REQUIREMENT: Exactly the lines below starting at the line with "right shoulder: (364, 328)" and ending at the line with "left front paw: (860, 704)" are wanted, with both ends included. Leave out the pictures and add no other lines.

[[ INFORMATION PROVIDED open ]]

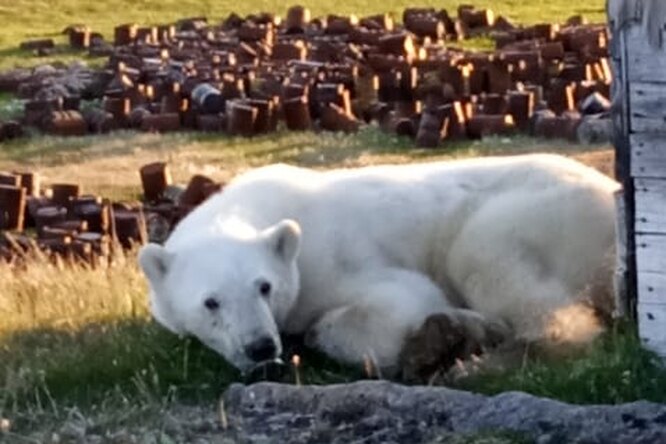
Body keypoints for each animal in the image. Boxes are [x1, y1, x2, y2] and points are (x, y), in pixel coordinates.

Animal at [139, 153, 616, 374]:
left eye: (264, 286)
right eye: (211, 302)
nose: (260, 347)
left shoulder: (332, 258)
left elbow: (400, 300)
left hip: (537, 212)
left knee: (487, 260)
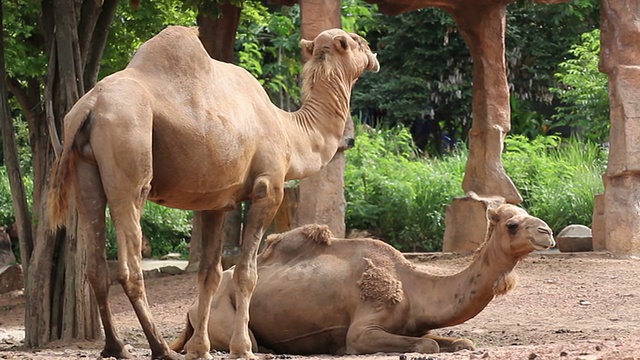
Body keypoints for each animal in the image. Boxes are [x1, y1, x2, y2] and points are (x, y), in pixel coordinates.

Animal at [48, 26, 380, 360]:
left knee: (94, 265)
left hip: (86, 170)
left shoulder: (215, 204)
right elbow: (246, 273)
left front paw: (200, 349)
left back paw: (116, 347)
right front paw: (242, 348)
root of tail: (89, 105)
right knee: (129, 264)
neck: (290, 132)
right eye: (355, 42)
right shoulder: (268, 188)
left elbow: (210, 274)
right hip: (129, 149)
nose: (373, 54)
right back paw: (161, 349)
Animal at [171, 204, 556, 356]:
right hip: (223, 313)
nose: (548, 233)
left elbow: (460, 341)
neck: (415, 289)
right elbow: (427, 345)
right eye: (512, 224)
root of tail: (188, 311)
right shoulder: (364, 328)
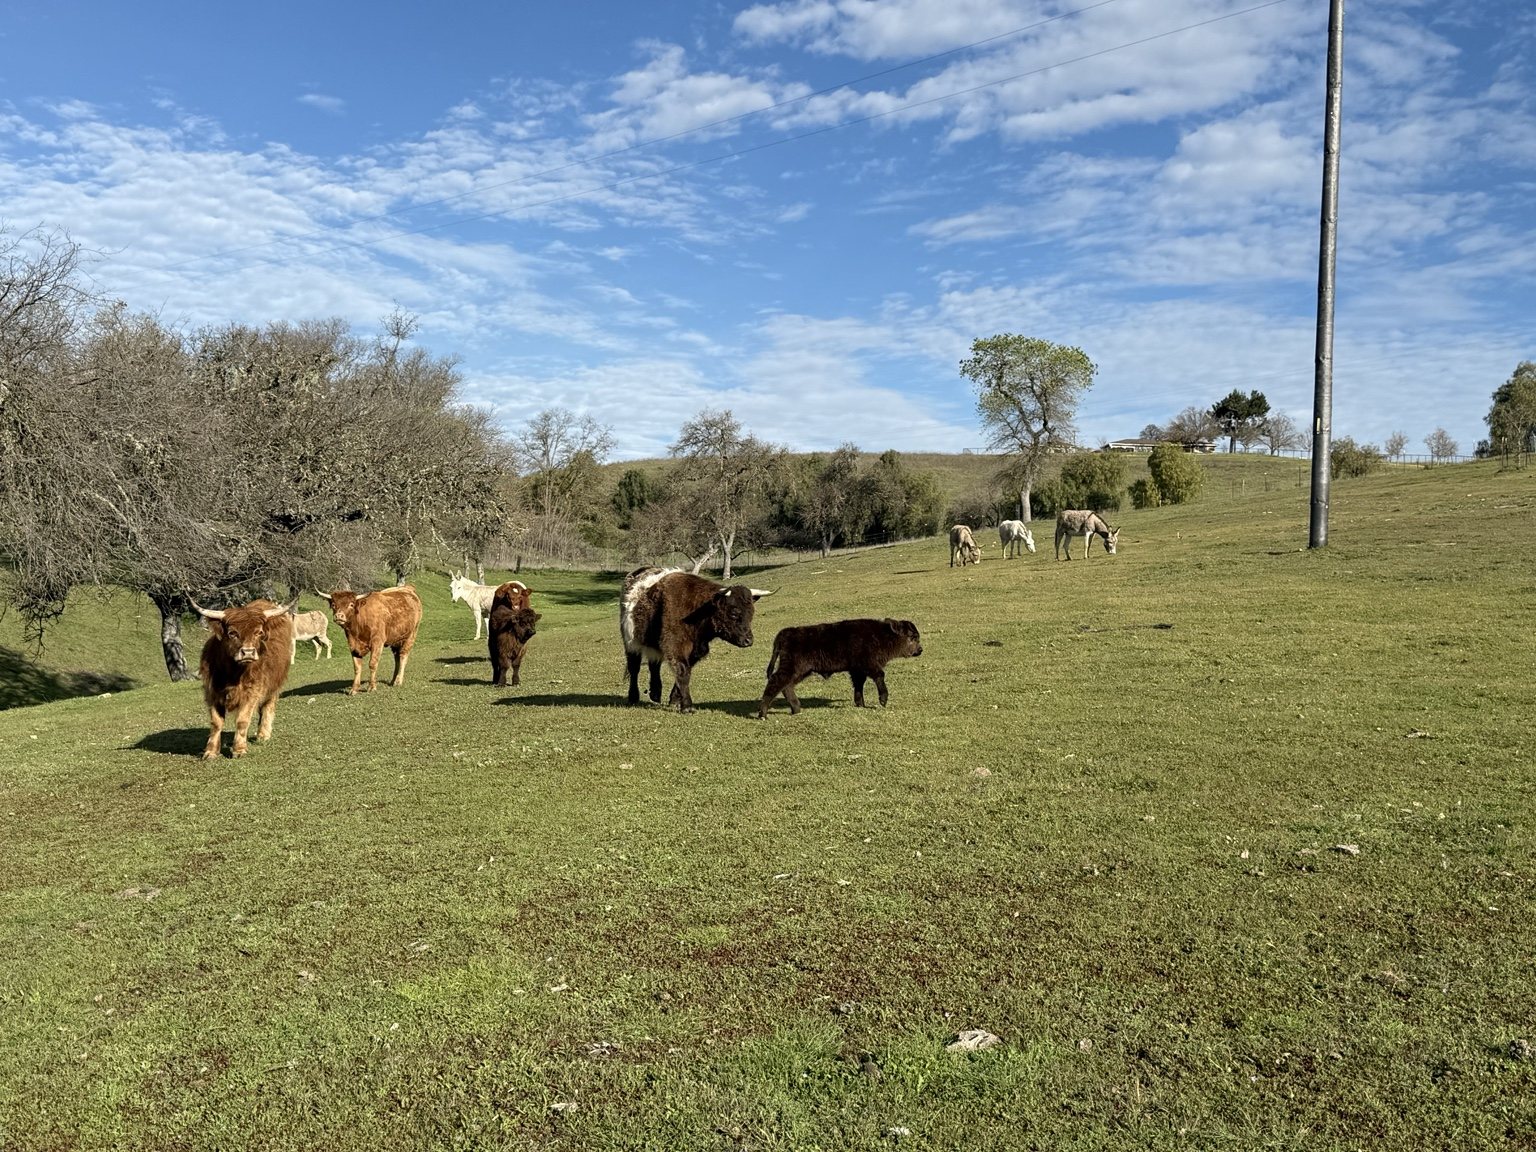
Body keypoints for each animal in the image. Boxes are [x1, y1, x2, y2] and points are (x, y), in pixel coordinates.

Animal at [191, 596, 299, 759]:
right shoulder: (212, 692)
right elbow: (216, 722)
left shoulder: (252, 691)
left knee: (268, 706)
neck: (233, 674)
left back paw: (263, 734)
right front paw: (210, 751)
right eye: (232, 633)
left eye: (259, 632)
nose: (248, 652)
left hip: (274, 684)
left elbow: (242, 720)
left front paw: (239, 749)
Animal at [620, 566, 771, 713]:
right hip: (630, 643)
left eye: (751, 613)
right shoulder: (675, 645)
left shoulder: (696, 651)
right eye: (734, 613)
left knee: (654, 665)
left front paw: (675, 700)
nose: (748, 641)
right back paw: (633, 696)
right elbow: (683, 671)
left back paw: (655, 693)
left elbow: (685, 672)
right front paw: (687, 705)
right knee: (634, 668)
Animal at [758, 618, 923, 718]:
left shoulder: (857, 670)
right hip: (793, 668)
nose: (920, 650)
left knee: (786, 685)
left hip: (801, 671)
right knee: (776, 681)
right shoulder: (869, 665)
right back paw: (763, 714)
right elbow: (879, 676)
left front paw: (860, 704)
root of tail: (784, 633)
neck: (881, 635)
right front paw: (883, 700)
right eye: (912, 637)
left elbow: (859, 685)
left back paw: (796, 709)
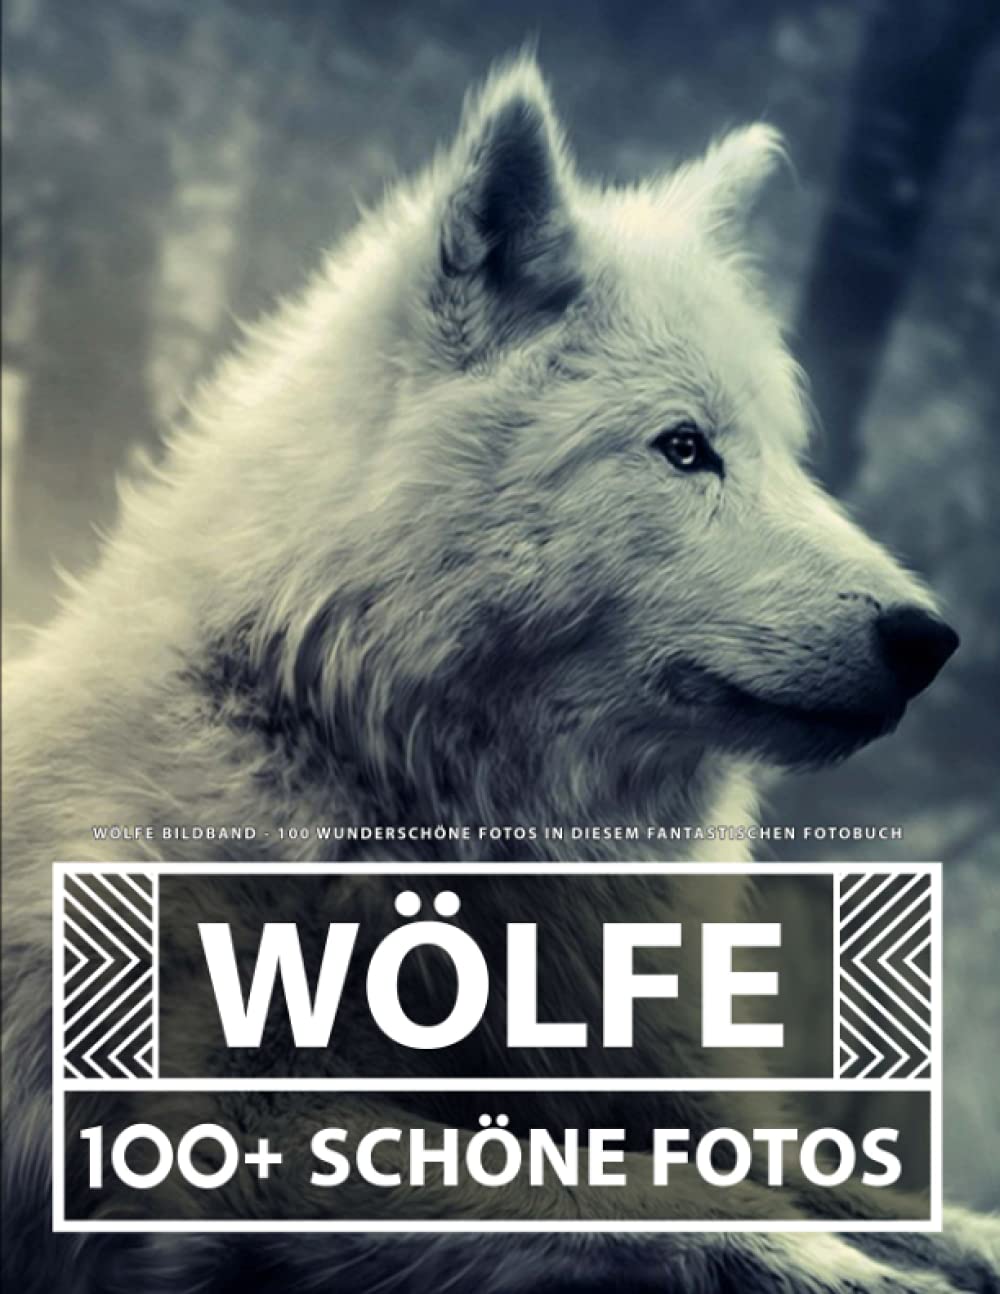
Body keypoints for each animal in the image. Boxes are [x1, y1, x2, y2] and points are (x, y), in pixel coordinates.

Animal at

[[ INFORMATION PROVIDED closed ]]

OUTPUT BELOW:
right shoulder: (364, 328)
Body keypoints for each animal in the image. Boxes are [x1, y1, x2, y2] and points are (x, y), in pixel coordinates.

Animal at [191, 596, 299, 759]:
right shoulder: (212, 692)
right elbow: (216, 722)
left shoulder: (252, 691)
left knee: (268, 706)
neck: (233, 674)
left back paw: (263, 734)
right front paw: (210, 751)
right eye: (232, 633)
left eye: (259, 632)
nose: (248, 652)
left hip: (274, 684)
left elbow: (242, 720)
left front paw: (239, 749)
Animal at [620, 566, 771, 713]:
right hip: (630, 643)
left eye: (751, 613)
right shoulder: (675, 645)
left shoulder: (696, 651)
right eye: (734, 613)
left knee: (654, 665)
left front paw: (675, 700)
nose: (748, 641)
right back paw: (633, 696)
right elbow: (683, 671)
left back paw: (655, 693)
left elbow: (685, 672)
right front paw: (687, 705)
right knee: (634, 668)
Animal at [758, 618, 923, 718]:
left shoulder: (857, 670)
right hip: (793, 668)
nose: (920, 650)
left knee: (786, 685)
left hip: (801, 671)
right knee: (776, 681)
right shoulder: (869, 665)
right back paw: (763, 714)
right elbow: (879, 676)
left front paw: (860, 704)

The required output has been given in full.